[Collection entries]
------------------------------

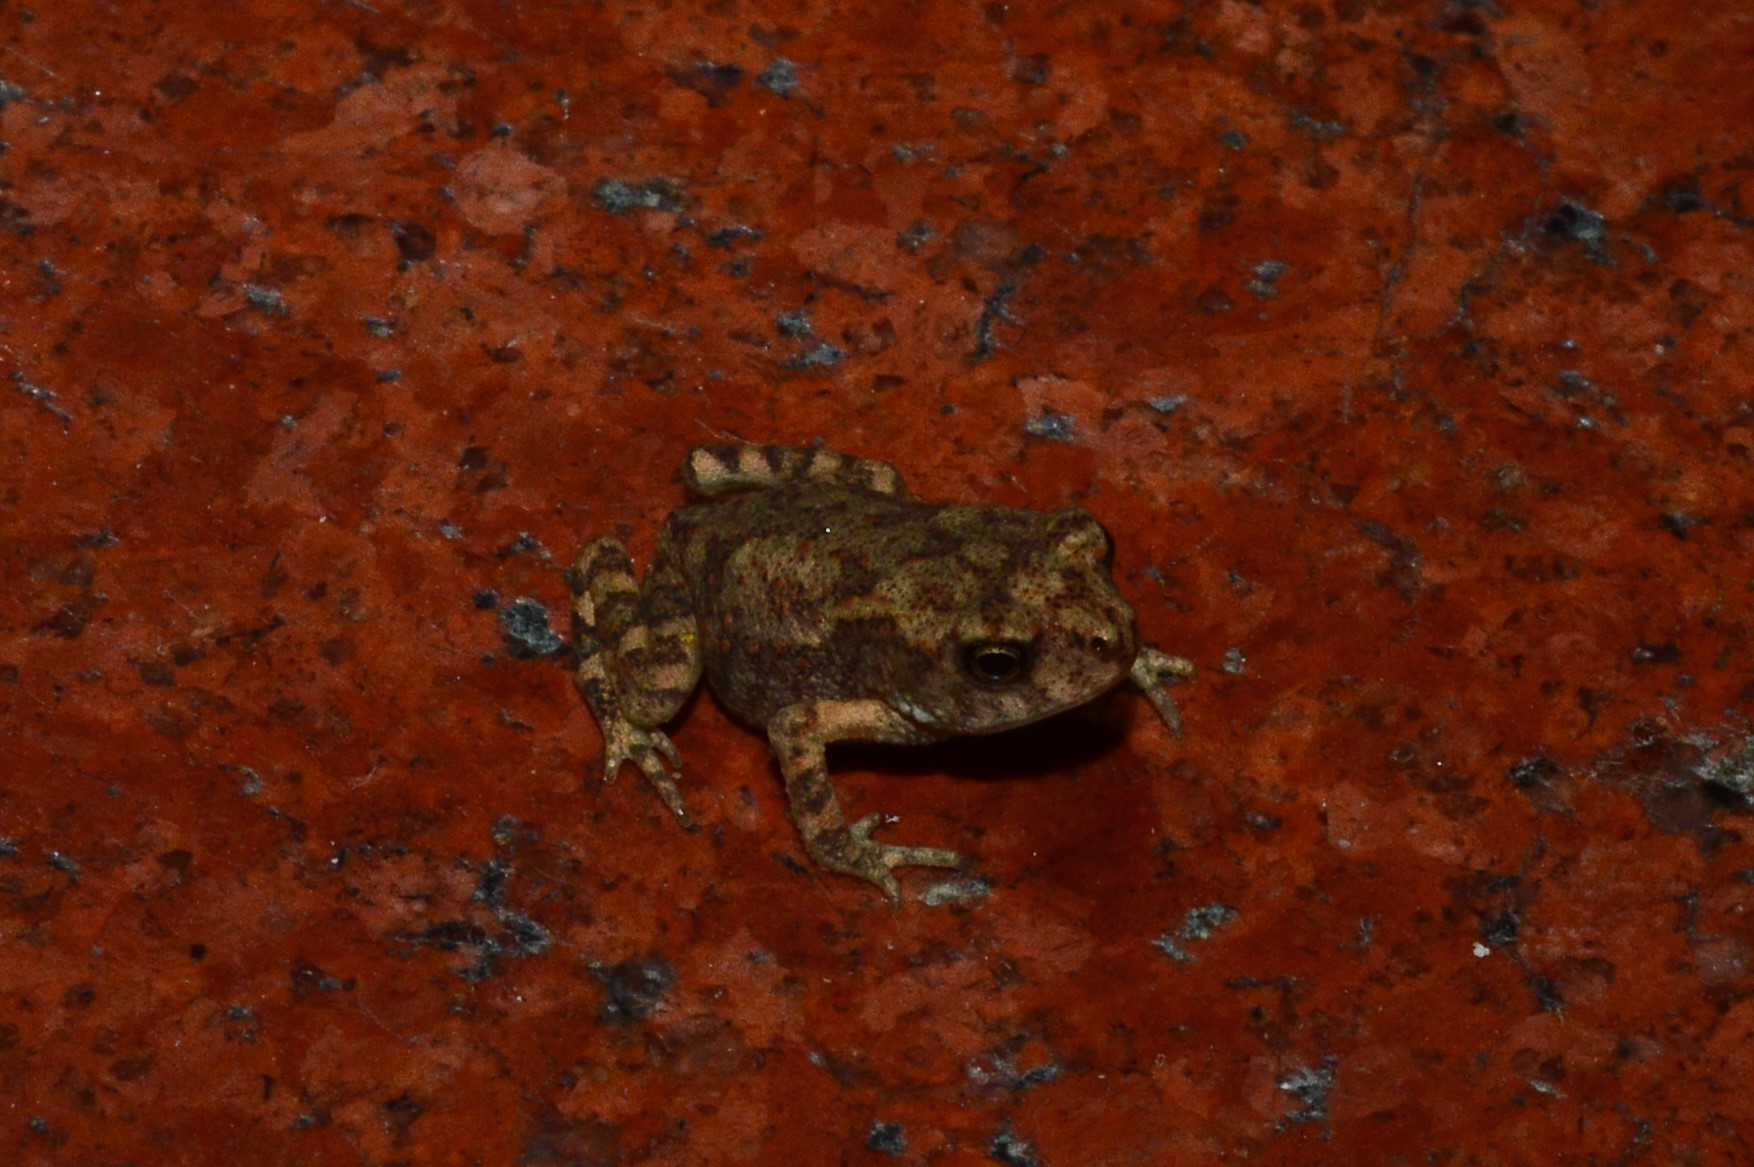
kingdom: Animalia
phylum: Chordata
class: Amphibia
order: Anura
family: Bufonidae
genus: Duttaphrynus
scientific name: Duttaphrynus melanostictus
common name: Common sunda toad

------------------------------

- Exercise details: Render every line of the records as a Markdown table with the columns "Row" and "Line", numbering the rows and skipping any blank lines. Omit the pictures from the table.

- Result of this exercise:
| Row | Line |
|---|---|
| 1 | kingdom: Animalia |
| 2 | phylum: Chordata |
| 3 | class: Amphibia |
| 4 | order: Anura |
| 5 | family: Bufonidae |
| 6 | genus: Duttaphrynus |
| 7 | scientific name: Duttaphrynus melanostictus |
| 8 | common name: Common sunda toad |